Disputes over face masks on planes contribute to increase in rowdy passenger incidents
Strict regulations on wearing a face covering on board a flight have led to an increase in disruptive passengers, industry executives have warned.
According to the aviation body Iata, which represents 290 carriers, incidents doubled in 2020 and the number continues to increase in 2021.
One airline reported more than 1,000 incidents of non-compliance in a single week, TravelWeekly reported.
Another carrier reported a 55 percent increase in rowdy passenger incidents, based on the number carried.
In another study, the US Federal Aviation Authority recorded more than 4,600 incidents between January and early October 2021, many of which involved refusal to wear a mask on board.
In one incident, a woman traveling from the Dominican Republic to New York City refused to comply with instructions to wear a mask on the plane, threw an empty bottle that almost hit another passenger, threw the food and yelled obscenities at the flight attendants – causing the theft to be hijacked.
Iata calls on governments to provide further advice to resolve “legal loopholes” regarding the state that has jurisdiction over unruly passengers.
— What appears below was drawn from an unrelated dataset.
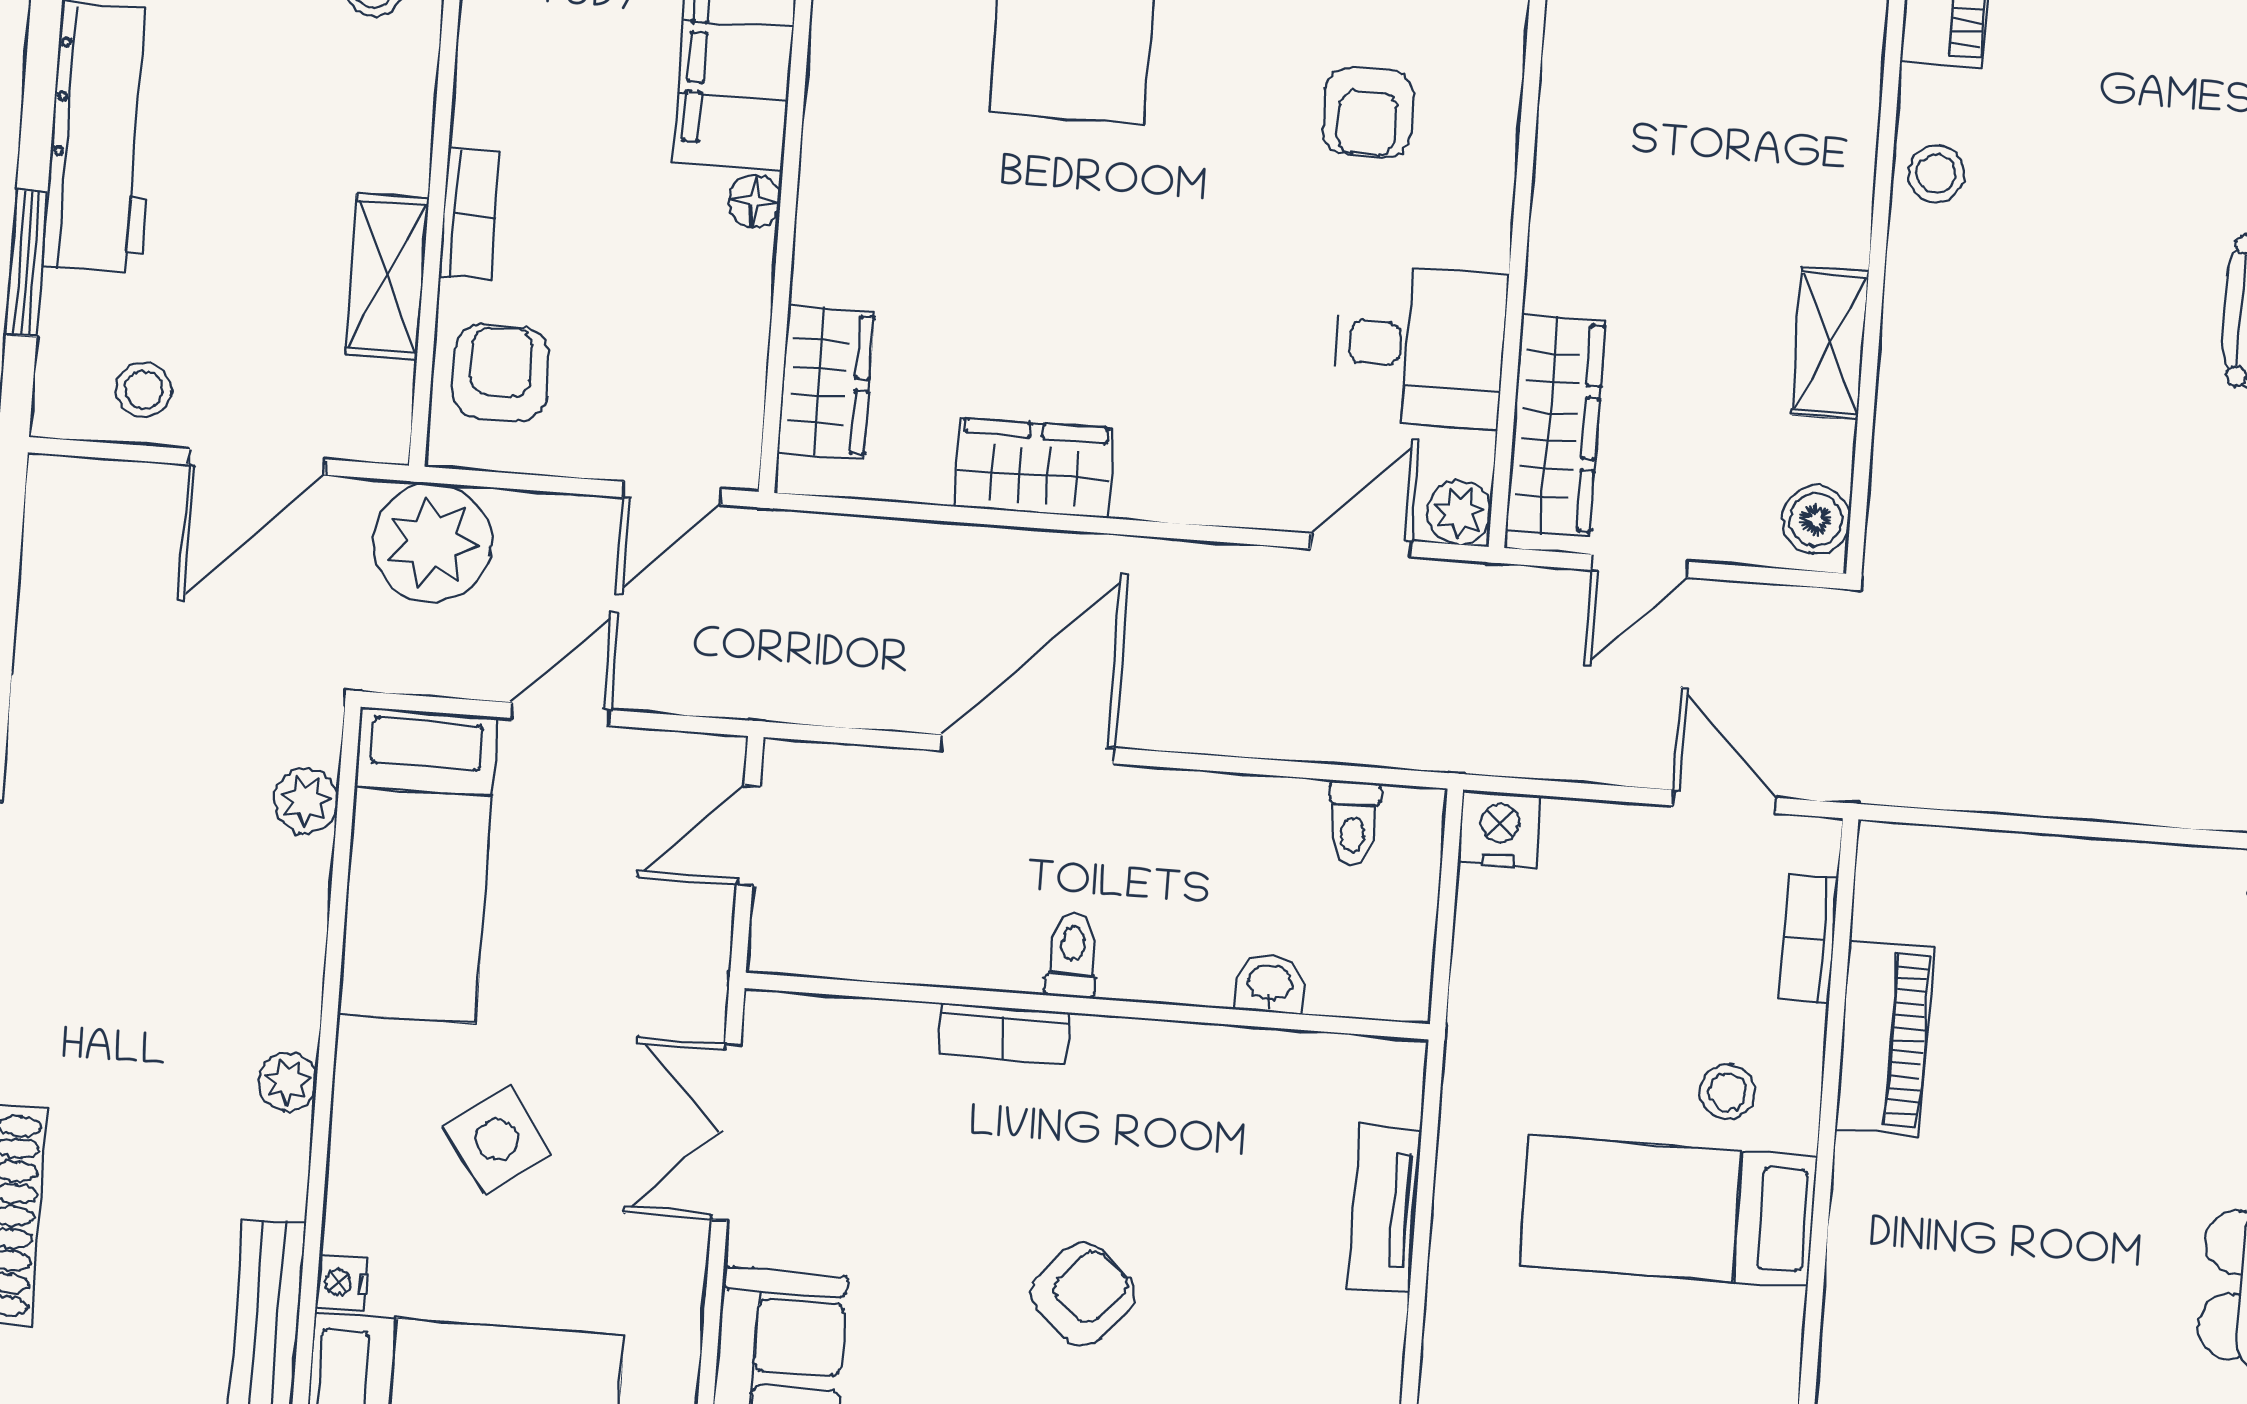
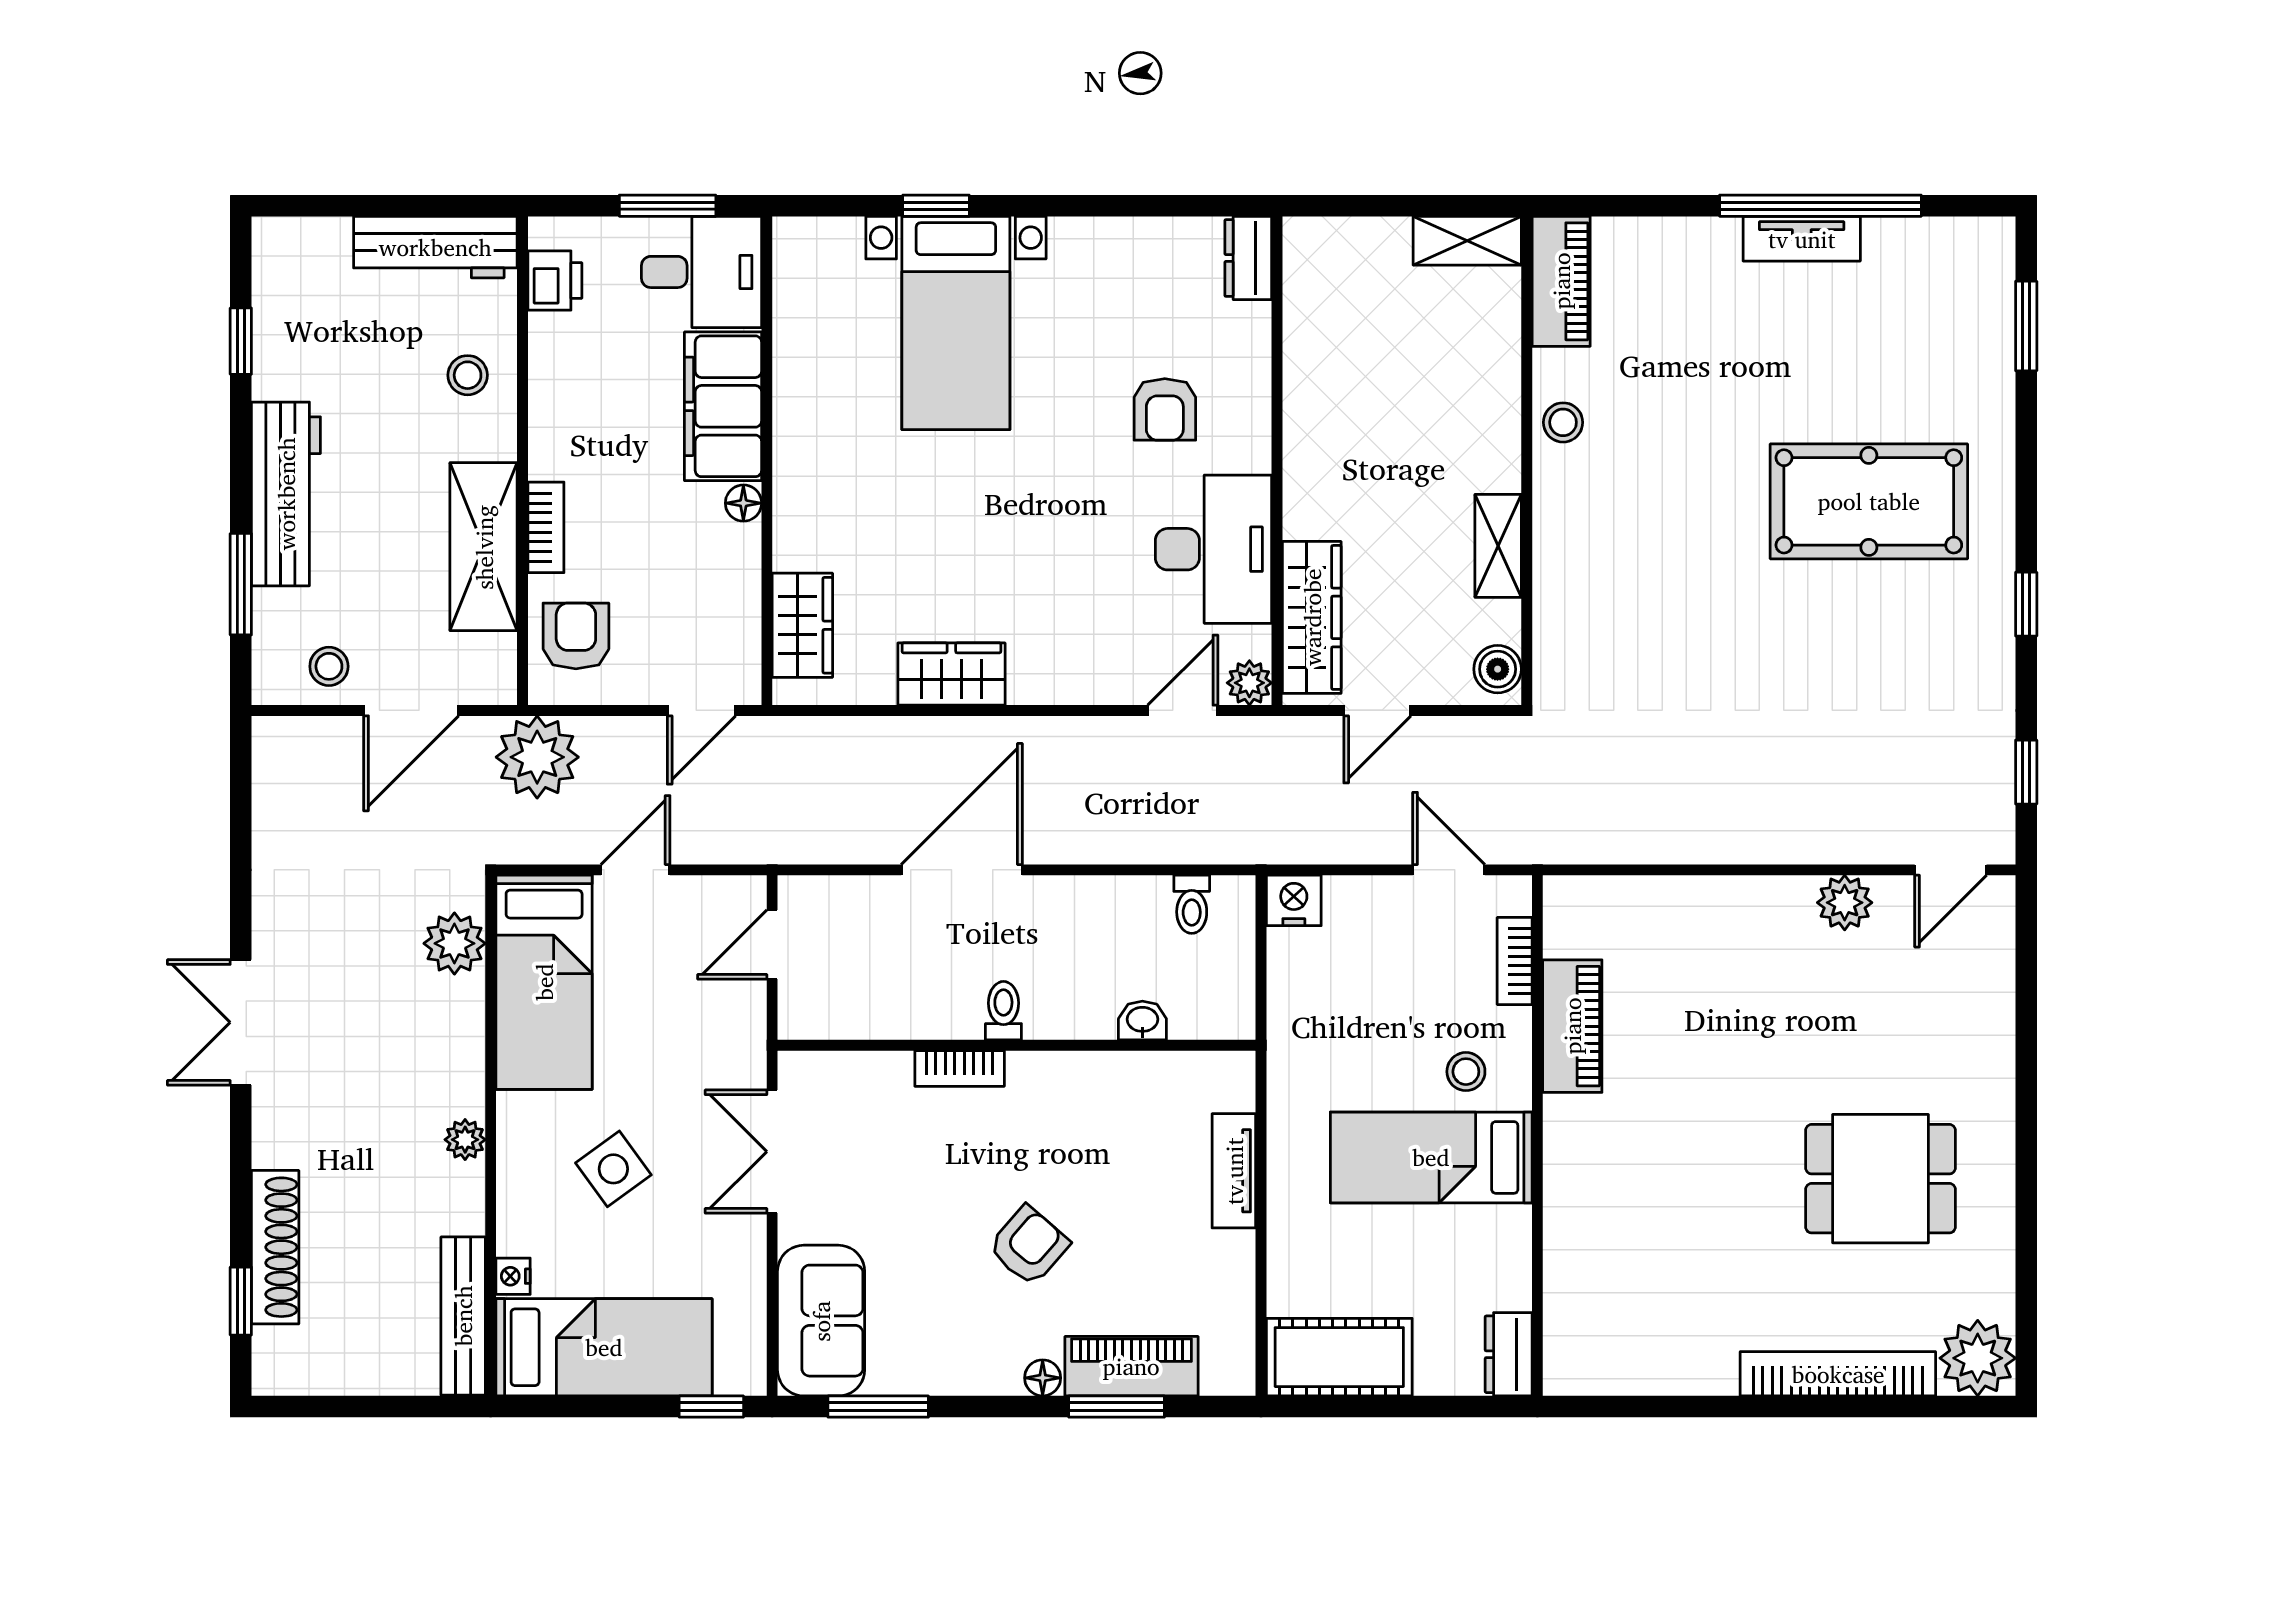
shelving: (387, 276) -> (484, 547), width x1.50, depth x1.33
desk: (1420, 346) -> (1213, 549), width x1.37
plant: (306, 801) -> (454, 943), width x1.38, depth x1.38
The UK is expected to sign an agreement next month giving jurisdiction to the country where the plane lands.
However, current legislation already gives countries provisions in their national laws to allow the prosecution of unruly passengers.
Tim Colehan, Iata’s deputy director of government and industrial affairs, said: “One explanation for the rise in incidents is that the context has changed. Not wearing a mask is arguably no different from wearing a seat belt or storing your laptop. They involve non-compliance with instructions.
“But due to the pandemic and the public health implications, not wearing a mask makes it much more personal and has caused a confrontation between the passengers.”
Evidence suggests that the risk of transmission of Covid on board planes is already low. Wearing a mask by passengers and crew further reduces the risk.
The issue will be discussed at an Iata cabin safety conference on December 7-8.